WHO AM I?
Life sometimes resembles a painting on a stretched canvas. In an actual painting, if the scene doesn’t go the way the artist intended, they can paint over the scene, people, or gestures with a new layer of white gesso and cover the past, then paint a new scene over the old one. It becomes a built up layer of thick pigments in layers. You can tell the painting was altered even though the original scene is hidden and can’t be seen directly. Artists call the technique of painting over scenes: “pentimento”.
Pentimento can work in life, too.
I have mentally “painted over” experiences in my life with the thick, opaque “gesso” of time and space. I did this to obliterate certain memories of people and things which happened. Afterwards, life went on and I thought they were hidden beneath that pentimento.
I have had several such occasions. Now my life is many layers thick – and I am amazed that some of the people and incidents beneath the pentimento still influence my day-to-day life though they are not foreground.
WHY AM I HERE?
I have wanted to free myself from things of the past – people from my past – strong feelings, lovers, enemies, regrets, unfulfilled desires.

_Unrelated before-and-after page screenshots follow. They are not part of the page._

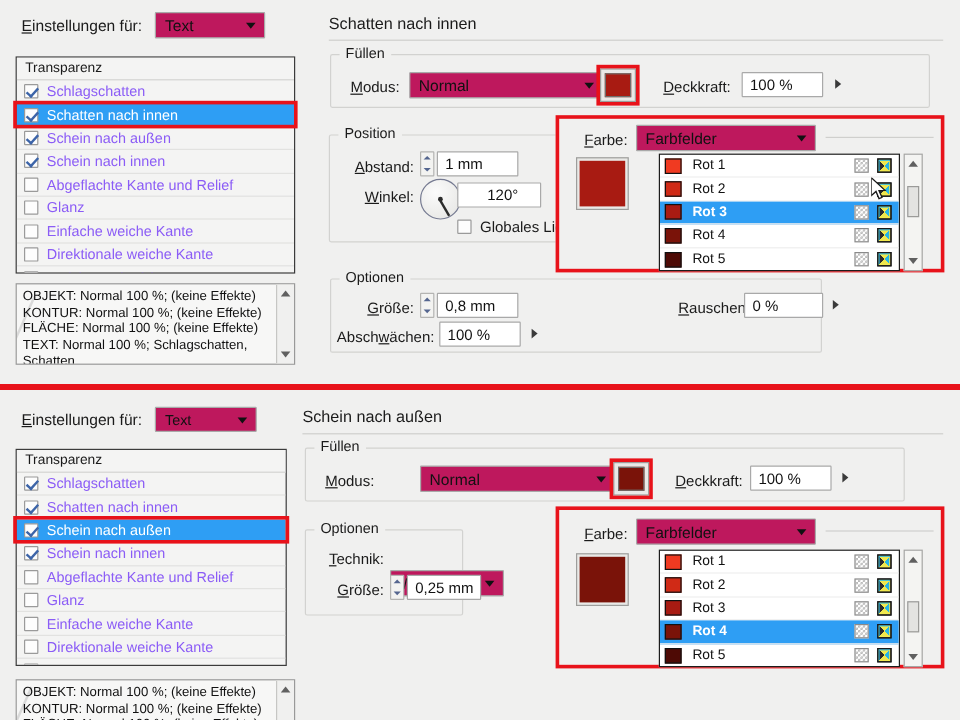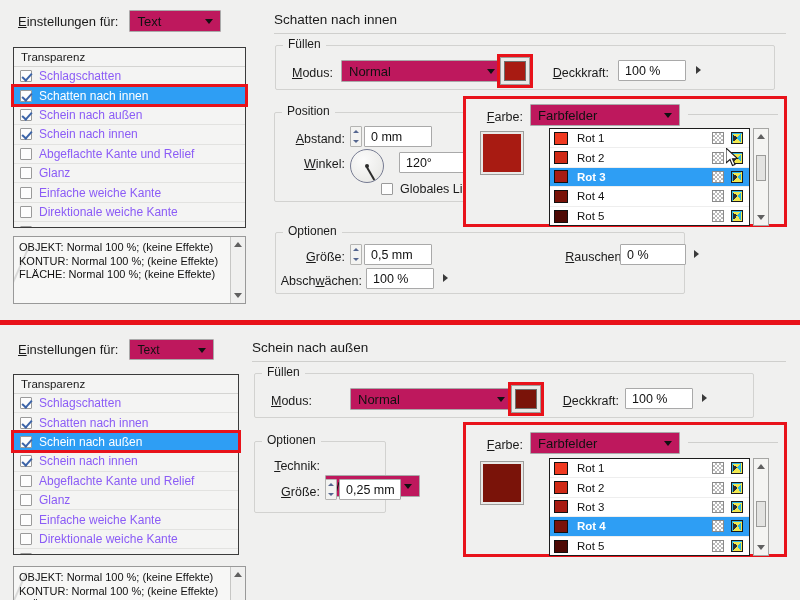--- a/index.html
+++ b/index.html
@@ -369,7 +369,7 @@
       <i class="dn"></i>
     </div>
     <div class="txtfield" style="left:364px; top:126px; width:68px;">
-      <span>0 mm</span>
+      <span>1 mm</span>
     </div>
 
     <div class="fld-label" style="left:283px; top:157px; width:62px;"><u>W</u>inkel:</div>

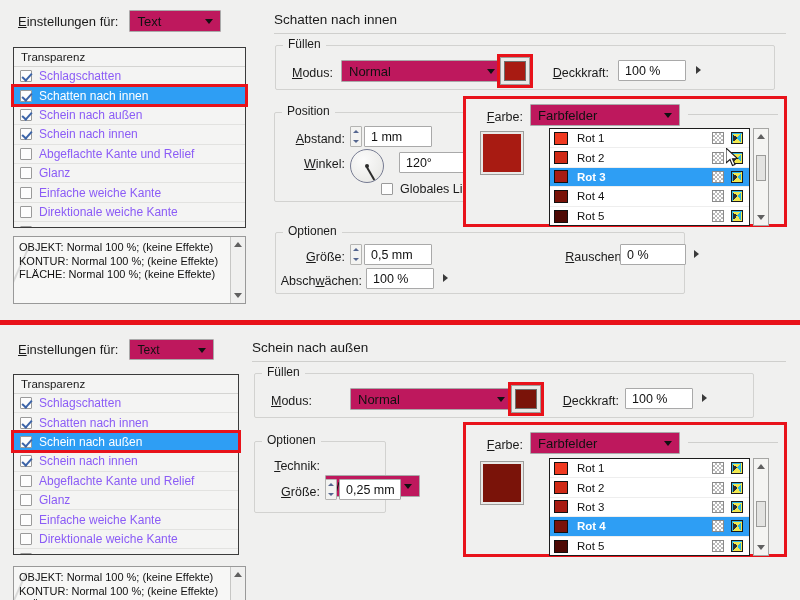--- a/index.html
+++ b/index.html
@@ -377,7 +377,7 @@
       <div class="needle" id="needle-top" style="transform: rotate(60deg);"></div>
       <div class="hub"></div>
     </div>
-    <div class="txtfield" style="left:399px; top:152px; width:70px;">
+    <div class="txtfield" style="left:381px; top:152px; width:70px;justify-content:center;">
       <span>120°</span>
     </div>
 

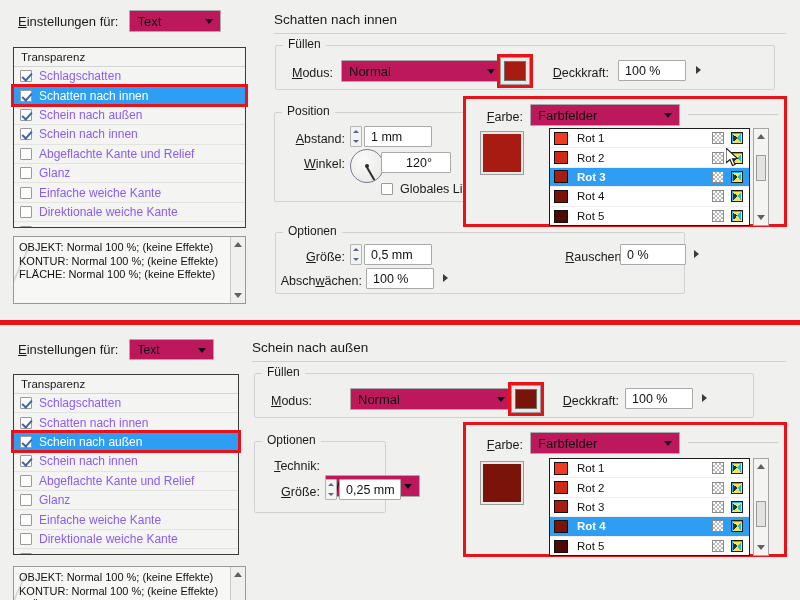--- a/index.html
+++ b/index.html
@@ -396,7 +396,7 @@
       <i class="dn"></i>
     </div>
     <div class="txtfield" style="left:364px; top:244px; width:68px;">
-      <span>0,5 mm</span>
+      <span>0,8 mm</span>
     </div>
 
     <div class="fld-label" style="left:270px; top:274px; width:92px;">Absch<u>w</u>ächen:</div>

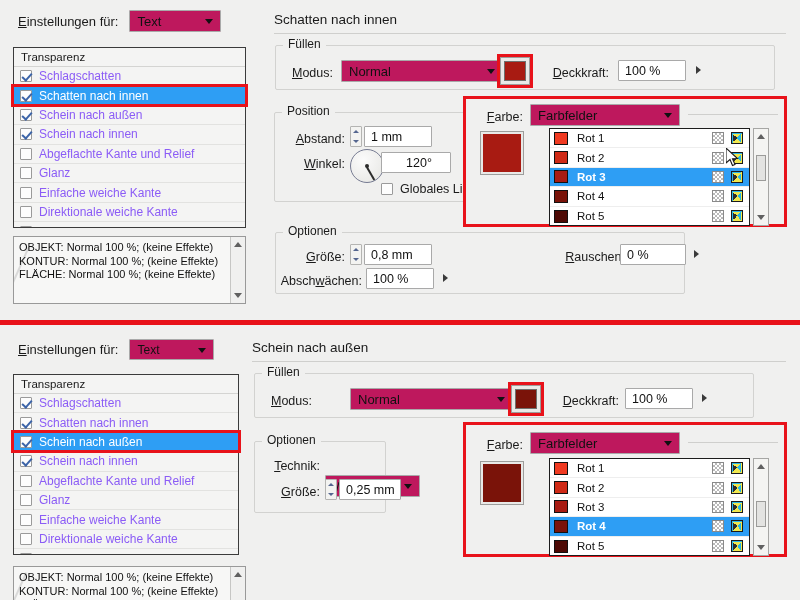--- a/index.html
+++ b/index.html
@@ -326,6 +326,7 @@
           <div>OBJEKT: Normal 100 %; (keine Effekte)</div>
           <div>KONTUR: Normal 100 %; (keine Effekte)</div>
           <div>FLÄCHE: Normal 100 %; (keine Effekte)</div>
+          <div>TEXT: Normal 100 %; Schlagschatten, Schatten</div>
         </div>
       <div class="sb-v">
         <span class="sb-arrow up"></span>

Missed opportunities. Defeats.
When I was 18 – just at my first Moon Node – five people appeared in my life which changed my future: One was a friend of my father’s who took me to a whore house. One was a charismatic, radical minister. The third was a woman editor who opened doors to my future as a writer. The fourth was a decision my mother made. The fifth was my Uncle who was injured in WWII. They are all dead now.
But as I get older, the life pentimento layers wear thinner and those five people – and the affects of what happened – continue. The past has created a layer, beneath the surface, which is now affecting the present.
I have occasions when I see someone, and for a moment, I am not sure it is the person from long ago or not. A word prompts the layer of my longing or regret, long past, thins and reappears.
WHAT DO I WANT?
One cannot go back to the earlier layer. But, one can apply new strokes of forgiveness. One can recognize how the present exists because of the gifts of those five people during that first Moon Node – and be grateful for how life has become. One can marvel that the Wiser Person within us sought those darker colored incidents and indigos to come to our canvas precisely because we needed to strengthen something. The doors that opened were painful, or joyous, or puzzling and confusing – but WE took them and changed. We felt once we should paint over the past we did not wish. But now, when the past intrudes we can be grateful we have survived the brutish and aggressive persons, the more powerful the experiences. Like a giant blot of indigo, some things are a huge blemish over an otherwise bright or colorful part of your live – far too intense for painting out, ignoring or forgetting.